Turk Madden stared in consternation. Events had moved so rapidly he could scarcely adjust himself to the sudden and complete change in affairs. The matter of the three hundred rubles had been nothing, and he had promptly forgotten it. A mere sixty dollars or so was nothing. In Shanghai he had often lost that many hundreds, and won as much.

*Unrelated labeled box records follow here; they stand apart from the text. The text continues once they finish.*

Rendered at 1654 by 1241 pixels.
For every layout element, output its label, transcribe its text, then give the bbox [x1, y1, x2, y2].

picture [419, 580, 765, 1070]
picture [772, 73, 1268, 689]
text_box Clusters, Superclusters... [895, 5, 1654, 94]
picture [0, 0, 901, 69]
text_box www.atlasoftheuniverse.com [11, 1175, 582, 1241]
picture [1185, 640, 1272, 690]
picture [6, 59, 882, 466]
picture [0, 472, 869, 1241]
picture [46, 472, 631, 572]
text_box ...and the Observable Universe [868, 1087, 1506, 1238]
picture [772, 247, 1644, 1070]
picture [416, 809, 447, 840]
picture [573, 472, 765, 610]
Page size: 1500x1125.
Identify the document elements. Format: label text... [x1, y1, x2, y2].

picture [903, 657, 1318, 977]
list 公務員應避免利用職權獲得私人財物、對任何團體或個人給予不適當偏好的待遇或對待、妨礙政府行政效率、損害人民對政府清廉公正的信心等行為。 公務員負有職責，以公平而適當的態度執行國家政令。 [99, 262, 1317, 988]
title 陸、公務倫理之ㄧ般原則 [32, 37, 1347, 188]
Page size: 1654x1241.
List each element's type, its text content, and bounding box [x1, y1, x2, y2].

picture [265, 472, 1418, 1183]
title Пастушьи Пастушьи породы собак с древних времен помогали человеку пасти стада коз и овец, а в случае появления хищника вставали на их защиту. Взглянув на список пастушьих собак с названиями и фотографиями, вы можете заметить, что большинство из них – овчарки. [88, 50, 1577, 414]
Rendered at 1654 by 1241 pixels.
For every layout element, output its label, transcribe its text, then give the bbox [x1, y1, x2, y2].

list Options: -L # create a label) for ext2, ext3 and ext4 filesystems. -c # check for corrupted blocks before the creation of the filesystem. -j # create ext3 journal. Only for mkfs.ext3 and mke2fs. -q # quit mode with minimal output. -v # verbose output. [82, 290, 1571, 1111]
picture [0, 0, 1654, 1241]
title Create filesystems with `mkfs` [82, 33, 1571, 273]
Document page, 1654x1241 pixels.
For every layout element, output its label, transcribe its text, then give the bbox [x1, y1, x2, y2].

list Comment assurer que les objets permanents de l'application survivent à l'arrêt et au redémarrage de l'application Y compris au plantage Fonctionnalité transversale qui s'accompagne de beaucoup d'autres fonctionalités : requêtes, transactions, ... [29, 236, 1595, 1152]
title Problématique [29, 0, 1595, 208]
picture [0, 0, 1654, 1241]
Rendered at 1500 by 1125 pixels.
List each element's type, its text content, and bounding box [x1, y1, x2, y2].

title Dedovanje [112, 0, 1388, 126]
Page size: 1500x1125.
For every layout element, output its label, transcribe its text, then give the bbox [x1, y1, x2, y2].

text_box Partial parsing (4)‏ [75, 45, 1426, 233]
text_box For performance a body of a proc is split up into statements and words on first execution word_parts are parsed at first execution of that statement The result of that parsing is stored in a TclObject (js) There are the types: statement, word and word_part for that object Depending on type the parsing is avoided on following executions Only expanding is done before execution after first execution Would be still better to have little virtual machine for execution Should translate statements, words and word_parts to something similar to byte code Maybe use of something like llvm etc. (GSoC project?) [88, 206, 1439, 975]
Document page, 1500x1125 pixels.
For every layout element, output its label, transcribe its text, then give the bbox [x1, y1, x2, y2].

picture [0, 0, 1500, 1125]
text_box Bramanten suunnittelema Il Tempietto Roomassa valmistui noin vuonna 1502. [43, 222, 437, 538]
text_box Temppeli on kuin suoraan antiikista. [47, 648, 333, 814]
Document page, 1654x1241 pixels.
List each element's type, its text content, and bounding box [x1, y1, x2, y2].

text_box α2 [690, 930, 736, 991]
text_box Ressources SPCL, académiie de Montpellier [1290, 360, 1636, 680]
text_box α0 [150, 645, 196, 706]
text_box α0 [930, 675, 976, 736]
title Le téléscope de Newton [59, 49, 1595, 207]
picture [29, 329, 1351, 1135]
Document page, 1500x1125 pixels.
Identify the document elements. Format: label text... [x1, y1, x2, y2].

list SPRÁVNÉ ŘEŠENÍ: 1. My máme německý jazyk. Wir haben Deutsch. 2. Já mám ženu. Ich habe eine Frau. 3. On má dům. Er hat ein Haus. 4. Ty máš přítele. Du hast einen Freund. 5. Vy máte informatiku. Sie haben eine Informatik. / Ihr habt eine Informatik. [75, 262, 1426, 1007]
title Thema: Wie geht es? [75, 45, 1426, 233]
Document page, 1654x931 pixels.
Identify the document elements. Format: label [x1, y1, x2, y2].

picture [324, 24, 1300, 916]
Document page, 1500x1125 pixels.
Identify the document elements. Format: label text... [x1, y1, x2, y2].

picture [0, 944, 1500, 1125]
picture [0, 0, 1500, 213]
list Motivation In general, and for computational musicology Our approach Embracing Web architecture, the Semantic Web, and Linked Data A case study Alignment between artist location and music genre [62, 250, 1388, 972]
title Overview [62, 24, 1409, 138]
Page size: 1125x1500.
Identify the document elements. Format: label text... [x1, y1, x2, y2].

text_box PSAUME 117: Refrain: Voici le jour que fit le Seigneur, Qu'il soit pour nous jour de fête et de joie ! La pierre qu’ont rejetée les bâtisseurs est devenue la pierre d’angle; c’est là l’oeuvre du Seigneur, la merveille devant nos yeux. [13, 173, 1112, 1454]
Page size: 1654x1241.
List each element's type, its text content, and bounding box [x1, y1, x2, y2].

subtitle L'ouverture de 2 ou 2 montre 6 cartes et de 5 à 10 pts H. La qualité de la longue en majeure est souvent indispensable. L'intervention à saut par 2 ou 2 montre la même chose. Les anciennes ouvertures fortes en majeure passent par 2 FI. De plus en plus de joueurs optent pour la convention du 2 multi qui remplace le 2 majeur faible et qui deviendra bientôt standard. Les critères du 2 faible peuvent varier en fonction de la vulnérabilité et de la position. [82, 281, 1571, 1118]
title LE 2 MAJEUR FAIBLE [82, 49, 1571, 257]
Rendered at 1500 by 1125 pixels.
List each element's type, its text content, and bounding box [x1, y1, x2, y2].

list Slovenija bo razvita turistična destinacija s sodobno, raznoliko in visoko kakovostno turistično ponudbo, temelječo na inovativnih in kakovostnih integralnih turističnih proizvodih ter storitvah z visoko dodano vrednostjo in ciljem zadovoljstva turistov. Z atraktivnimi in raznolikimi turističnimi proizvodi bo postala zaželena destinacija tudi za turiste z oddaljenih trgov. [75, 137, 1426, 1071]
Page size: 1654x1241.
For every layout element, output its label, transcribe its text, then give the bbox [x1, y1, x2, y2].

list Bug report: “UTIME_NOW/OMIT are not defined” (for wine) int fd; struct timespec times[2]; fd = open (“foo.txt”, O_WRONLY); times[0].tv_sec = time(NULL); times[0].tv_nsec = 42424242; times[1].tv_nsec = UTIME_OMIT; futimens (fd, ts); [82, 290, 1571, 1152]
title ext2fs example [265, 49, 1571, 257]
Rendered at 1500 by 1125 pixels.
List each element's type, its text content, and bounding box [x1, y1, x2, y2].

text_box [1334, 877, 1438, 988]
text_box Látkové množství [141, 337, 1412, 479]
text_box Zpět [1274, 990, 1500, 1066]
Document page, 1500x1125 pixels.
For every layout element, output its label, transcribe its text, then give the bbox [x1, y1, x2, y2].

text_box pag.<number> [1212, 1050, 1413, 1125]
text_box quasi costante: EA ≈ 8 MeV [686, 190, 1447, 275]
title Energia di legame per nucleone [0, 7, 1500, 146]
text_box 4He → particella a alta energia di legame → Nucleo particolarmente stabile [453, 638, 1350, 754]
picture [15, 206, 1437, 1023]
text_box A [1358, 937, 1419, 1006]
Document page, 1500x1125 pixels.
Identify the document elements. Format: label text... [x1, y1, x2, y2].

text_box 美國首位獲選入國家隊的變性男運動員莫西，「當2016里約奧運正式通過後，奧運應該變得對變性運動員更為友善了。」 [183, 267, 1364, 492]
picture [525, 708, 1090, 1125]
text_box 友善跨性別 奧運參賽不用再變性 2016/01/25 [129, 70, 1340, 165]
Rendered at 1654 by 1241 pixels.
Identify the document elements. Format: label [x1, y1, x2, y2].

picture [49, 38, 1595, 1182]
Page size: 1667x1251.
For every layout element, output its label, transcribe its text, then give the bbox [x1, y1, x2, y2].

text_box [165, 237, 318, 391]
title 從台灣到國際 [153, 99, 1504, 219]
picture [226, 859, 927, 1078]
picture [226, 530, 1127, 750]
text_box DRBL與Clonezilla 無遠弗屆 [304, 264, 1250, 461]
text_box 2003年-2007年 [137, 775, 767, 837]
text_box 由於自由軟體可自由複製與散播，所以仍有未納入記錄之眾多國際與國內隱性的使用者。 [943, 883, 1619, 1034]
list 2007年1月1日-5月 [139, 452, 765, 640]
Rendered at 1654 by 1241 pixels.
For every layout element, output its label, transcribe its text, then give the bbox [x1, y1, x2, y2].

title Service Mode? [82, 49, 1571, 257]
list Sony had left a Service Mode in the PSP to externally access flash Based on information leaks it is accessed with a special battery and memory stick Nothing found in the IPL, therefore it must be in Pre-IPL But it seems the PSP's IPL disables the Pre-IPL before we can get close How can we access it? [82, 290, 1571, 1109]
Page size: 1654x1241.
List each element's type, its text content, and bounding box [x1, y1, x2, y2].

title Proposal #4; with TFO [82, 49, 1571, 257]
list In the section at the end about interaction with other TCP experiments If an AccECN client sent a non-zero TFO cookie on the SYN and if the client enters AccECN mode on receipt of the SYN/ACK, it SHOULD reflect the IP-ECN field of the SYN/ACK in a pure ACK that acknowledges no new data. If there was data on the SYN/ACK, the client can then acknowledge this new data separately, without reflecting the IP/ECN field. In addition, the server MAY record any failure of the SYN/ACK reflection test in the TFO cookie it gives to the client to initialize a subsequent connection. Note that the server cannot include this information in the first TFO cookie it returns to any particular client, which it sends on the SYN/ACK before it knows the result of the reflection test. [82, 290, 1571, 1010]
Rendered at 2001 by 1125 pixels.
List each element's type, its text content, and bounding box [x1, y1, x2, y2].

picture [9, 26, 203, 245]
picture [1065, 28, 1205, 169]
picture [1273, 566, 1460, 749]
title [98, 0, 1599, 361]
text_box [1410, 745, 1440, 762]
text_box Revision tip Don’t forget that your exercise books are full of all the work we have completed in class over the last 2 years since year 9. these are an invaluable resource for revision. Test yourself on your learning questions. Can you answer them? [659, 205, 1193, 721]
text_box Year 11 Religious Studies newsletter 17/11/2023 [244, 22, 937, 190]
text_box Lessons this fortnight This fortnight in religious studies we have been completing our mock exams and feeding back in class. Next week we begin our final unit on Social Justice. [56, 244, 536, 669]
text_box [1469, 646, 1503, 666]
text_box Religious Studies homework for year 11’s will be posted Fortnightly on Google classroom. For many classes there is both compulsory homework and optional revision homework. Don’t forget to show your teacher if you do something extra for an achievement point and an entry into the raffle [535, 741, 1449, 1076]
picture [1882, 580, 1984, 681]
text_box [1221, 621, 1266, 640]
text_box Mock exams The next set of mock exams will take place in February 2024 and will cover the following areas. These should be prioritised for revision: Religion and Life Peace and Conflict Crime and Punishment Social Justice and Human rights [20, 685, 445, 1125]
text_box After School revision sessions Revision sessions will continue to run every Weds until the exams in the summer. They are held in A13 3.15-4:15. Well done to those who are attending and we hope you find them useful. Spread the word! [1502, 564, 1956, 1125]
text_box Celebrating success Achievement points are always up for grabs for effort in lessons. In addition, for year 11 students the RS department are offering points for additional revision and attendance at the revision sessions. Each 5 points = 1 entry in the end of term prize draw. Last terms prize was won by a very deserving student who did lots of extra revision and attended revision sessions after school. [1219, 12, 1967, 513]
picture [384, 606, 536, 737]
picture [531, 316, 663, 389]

“Say, what is this?” Turk demanded. “I’m sent out to look for a lost plane, I find it, and then you railroad me! Whose toes have I been stepping on around here?”

“You will have a fair trial, comrade,” Granatman assured him. “This is just a preliminary hearing. Until then you will be held.”

Olentiev and Blavatski stepped up on either side of him, and he was marched off without another word. His face grim, he kept still. There was nothing he could do now. He had to admit there was a case, if a flimsy one. That he had gone right to the body, when it was where it wasn’t expected to be—that there was no other known plane in the vicinity but his own—that the gun calibers were identical—that he had landed and examined the body—that money had been won from him by Lutvin—that he had told an unverified story of stolen photographs.